### 练习题目:
a) 在这篇讲MFCC的文章里,mel滤波器的个数一般取多少?
b) 接着这篇讲MFCC的文章的最后一句往下续写。

### 所给文章:
►

代码:获取39维MFFC信号

整了一天在一步步完整读取MFCC代码后,发现有原有的库,但是之前没有理清楚,不知道参数全部的意义。

理论即代码参考:

语音识别:https://blog.csdn.net/chinatelecom08

外文:https://haythamfayek.com/2016/04/21/speech-processing-for-machine-learning.html

代码:http://fancyerii.github.io/books/mfcc/#deltas%E5%92%8Cdelta-deltas%E7%89%B9%E5%BE%81

原理:https://blog.csdn.net/qq_40168949/article/details/85058227(并不详经,不懂的可以多看看其它的)

参数意义(自己的理解——针对自己码也适用于库调用):

1、分帧注意:
帧长、帧移、覆盖信息的关系,覆盖信息 = 帧长 - 帧移

2、FFT变换注意事项:
>>mag_frames = np.absolute(np.fft.rfft(frames, NFFT))
#frames为输入,对每一帧进行FFT变换,输出为 NFFT/2 + 1个点(复数)的模值;  ——(,NFFT/2 + 1)
#其代表的意义(简述):采样频率 / 2 == 信号频率;由NFFT/2 + 1个点,表示信号频率下的频率信息;每一个点代表一个信息。

3、mel滤波:
>>nfilt = 40
#mel滤波器个数一般取40,输出为             ——(,40)

4、dct变化
>>num_ceps = 12
#取多少维度的MFCC信息,取2~13个维度(从第2个维度开始取)
#当取13维度时,第一个维度变为能量,剩下的为12个MFCC维度

5、正弦提升器
>>cep_lifter = 23
#类似于滤波效果,默认常用22或23


6、delta动态特征
>>N = 2
#典型值,默认为2


*注意:在13维MFFC中:第1维能量,与其它12维度MFFC,应具有相同的对数处理 ——  y  = np.log( x ) 或 y = 20 * np.log10( x )。 

调用库:

import scipy.io.wavfile as wav
from python_speech_features import mfcc,delta
import numpy as np

file = "./hmm_gmm/test_data/1_1.wav"
fs,signal = wav.read(file)
MFCC13=mfcc(signal,samplerate=16000,winlen=0.025,winstep=0.01,numcep=13,nfilt=26,nfft=512,
     lowfreq=0,highfreq=None,preemph=0.97,ceplifter=22,appendEnergy=True,winfunc=np.hamming)
delta1 = delta(MFCC13,2)
delta2 = delta(delta1,2)
temp_np1 = np.append(MFCC13,delta1,axis=1)
MFCC39 = np.append(temp_np1,delta2,axis=1)
print(MFCC13.shape)
print(MFCC39.shape)

自己码:(多方借鉴)

◄

### 所给数据:
►

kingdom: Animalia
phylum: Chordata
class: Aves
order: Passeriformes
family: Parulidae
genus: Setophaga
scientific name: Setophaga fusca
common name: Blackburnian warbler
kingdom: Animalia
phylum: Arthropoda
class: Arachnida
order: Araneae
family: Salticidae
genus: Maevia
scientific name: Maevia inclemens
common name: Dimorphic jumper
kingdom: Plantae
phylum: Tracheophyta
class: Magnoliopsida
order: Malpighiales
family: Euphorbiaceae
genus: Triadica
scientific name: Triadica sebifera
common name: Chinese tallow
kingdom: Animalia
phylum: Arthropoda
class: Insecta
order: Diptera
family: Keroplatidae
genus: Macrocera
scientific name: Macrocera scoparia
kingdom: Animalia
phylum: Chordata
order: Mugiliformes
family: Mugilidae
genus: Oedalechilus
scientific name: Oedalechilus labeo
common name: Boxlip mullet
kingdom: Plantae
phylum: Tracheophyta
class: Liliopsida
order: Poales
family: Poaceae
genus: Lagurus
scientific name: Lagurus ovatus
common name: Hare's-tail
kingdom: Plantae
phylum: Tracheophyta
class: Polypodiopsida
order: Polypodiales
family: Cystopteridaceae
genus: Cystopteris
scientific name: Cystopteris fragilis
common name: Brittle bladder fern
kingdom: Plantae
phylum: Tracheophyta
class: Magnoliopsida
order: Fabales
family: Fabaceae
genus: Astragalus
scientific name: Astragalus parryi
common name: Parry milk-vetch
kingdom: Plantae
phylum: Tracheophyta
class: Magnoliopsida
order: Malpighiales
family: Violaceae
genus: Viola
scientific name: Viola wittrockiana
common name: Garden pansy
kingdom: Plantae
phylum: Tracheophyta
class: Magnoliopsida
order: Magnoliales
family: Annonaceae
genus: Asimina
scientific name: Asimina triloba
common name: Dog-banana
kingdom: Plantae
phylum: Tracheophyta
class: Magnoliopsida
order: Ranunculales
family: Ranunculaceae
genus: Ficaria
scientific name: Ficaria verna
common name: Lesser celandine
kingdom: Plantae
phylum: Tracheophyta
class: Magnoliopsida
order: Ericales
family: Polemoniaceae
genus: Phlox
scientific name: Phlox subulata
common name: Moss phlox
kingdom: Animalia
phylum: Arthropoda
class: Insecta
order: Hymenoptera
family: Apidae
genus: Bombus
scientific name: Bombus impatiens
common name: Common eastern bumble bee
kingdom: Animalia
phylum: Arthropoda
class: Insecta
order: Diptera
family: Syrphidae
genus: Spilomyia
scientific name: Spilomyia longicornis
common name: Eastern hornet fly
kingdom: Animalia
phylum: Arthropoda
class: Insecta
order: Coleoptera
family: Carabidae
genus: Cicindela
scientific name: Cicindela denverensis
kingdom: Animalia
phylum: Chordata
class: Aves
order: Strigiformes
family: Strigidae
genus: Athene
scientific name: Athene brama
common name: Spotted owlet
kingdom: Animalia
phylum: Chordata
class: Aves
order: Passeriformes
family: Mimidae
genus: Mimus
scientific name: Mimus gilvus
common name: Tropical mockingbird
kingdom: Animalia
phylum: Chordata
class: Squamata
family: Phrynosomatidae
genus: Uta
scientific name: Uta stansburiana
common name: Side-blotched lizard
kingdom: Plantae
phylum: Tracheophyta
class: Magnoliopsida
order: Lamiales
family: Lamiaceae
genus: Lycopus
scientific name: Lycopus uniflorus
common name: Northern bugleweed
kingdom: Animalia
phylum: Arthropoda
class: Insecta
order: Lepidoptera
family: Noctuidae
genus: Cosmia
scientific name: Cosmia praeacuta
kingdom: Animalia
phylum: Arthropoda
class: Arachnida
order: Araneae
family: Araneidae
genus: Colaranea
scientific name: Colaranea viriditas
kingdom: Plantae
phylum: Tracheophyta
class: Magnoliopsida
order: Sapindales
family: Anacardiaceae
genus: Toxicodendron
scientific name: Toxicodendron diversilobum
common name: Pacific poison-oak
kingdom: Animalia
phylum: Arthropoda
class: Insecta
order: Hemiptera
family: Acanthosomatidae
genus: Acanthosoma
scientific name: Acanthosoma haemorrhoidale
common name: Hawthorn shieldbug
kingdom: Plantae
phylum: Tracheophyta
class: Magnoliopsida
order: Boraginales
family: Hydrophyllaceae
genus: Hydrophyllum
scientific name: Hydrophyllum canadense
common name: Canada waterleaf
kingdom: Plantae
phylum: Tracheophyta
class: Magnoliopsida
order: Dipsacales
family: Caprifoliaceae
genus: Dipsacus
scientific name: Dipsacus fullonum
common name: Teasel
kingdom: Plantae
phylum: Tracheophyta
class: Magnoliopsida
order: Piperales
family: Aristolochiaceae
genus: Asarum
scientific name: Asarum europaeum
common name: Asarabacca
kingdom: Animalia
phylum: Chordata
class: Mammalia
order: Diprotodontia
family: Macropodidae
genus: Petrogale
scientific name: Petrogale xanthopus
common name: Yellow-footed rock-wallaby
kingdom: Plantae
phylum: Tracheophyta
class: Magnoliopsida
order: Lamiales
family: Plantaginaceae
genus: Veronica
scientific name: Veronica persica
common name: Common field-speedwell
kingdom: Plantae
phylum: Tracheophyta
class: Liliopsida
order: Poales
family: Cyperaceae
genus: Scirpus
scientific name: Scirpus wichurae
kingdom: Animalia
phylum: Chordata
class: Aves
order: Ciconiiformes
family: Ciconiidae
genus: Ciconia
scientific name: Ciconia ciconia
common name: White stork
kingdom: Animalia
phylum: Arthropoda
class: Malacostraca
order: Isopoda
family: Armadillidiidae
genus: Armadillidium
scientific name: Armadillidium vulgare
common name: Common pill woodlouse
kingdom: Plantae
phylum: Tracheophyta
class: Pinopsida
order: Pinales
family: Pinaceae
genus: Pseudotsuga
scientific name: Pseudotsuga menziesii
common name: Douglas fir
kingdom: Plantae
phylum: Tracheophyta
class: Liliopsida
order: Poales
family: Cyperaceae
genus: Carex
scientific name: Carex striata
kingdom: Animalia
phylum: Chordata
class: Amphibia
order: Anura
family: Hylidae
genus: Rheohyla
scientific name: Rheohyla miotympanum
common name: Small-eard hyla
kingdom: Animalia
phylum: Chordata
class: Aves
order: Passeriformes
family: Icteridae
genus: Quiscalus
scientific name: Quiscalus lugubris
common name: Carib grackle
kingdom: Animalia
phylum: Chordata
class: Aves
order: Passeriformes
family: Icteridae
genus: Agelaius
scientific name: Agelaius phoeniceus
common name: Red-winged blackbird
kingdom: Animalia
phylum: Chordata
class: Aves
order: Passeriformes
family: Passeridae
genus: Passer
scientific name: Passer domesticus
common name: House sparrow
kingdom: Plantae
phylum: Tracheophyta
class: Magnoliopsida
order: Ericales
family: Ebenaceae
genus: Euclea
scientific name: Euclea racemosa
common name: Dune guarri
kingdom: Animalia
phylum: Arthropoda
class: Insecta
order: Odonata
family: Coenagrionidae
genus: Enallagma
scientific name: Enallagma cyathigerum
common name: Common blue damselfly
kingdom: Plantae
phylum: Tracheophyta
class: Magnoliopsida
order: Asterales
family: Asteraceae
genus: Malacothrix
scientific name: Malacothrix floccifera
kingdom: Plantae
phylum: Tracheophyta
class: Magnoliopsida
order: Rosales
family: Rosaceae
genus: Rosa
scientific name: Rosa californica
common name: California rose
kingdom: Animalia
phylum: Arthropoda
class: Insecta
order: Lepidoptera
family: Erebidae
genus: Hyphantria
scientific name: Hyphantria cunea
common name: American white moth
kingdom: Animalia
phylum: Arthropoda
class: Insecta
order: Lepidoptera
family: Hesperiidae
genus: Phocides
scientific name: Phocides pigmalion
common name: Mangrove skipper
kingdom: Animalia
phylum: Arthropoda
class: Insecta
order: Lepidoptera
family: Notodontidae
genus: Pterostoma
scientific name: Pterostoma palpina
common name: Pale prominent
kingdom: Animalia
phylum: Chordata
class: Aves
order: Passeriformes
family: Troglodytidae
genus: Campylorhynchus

◄

### 参考答案:
a) 一般取40个。

b)
import numpy as np
import scipy.io.wavfile as wav
from scipy.fft import dct

def delta(feat, N = 2):
    if N < 1:
        raise ValueError('N must be an integer >= 1')
    NUMFRAMES = len(feat)
    denominator = 2 * sum([i**2 for i in range(1, N+1)])
    delta_feat = np.empty_like(feat)
    padded = np.pad(feat, ((N, N), (0, 0)), mode='edge')   # padded version of feat
    for t in range(NUMFRAMES):
        delta_feat[t] = np.dot(np.arange(-N, N+1), padded[t : t+2*N+1]) / denominator   # [t : t+2*N+1] == [(N+t)-N : (N+t)+N+1]
    return delta_feat
def Get_39MFCC(file_path):
    # 读取wav文件
    sample_rate, signal = wav.read(file_path)
    # 预处理
    pre_emphasis = 0.97
    emphasized_signal = np.append(signal[0], signal[1:] - pre_emphasis * signal[:-1])
    # 分帧
    frame_size = 0.025  # 帧长
    frame_stride = 0.01  # 帧移
    frame_length, frame_step = frame_size * sample_rate, frame_stride * sample_rate  # Convert from seconds to samples
    signal_length = len(emphasized_signal)
    frame_length = int(round(frame_length))
    frame_step = int(round(frame_step))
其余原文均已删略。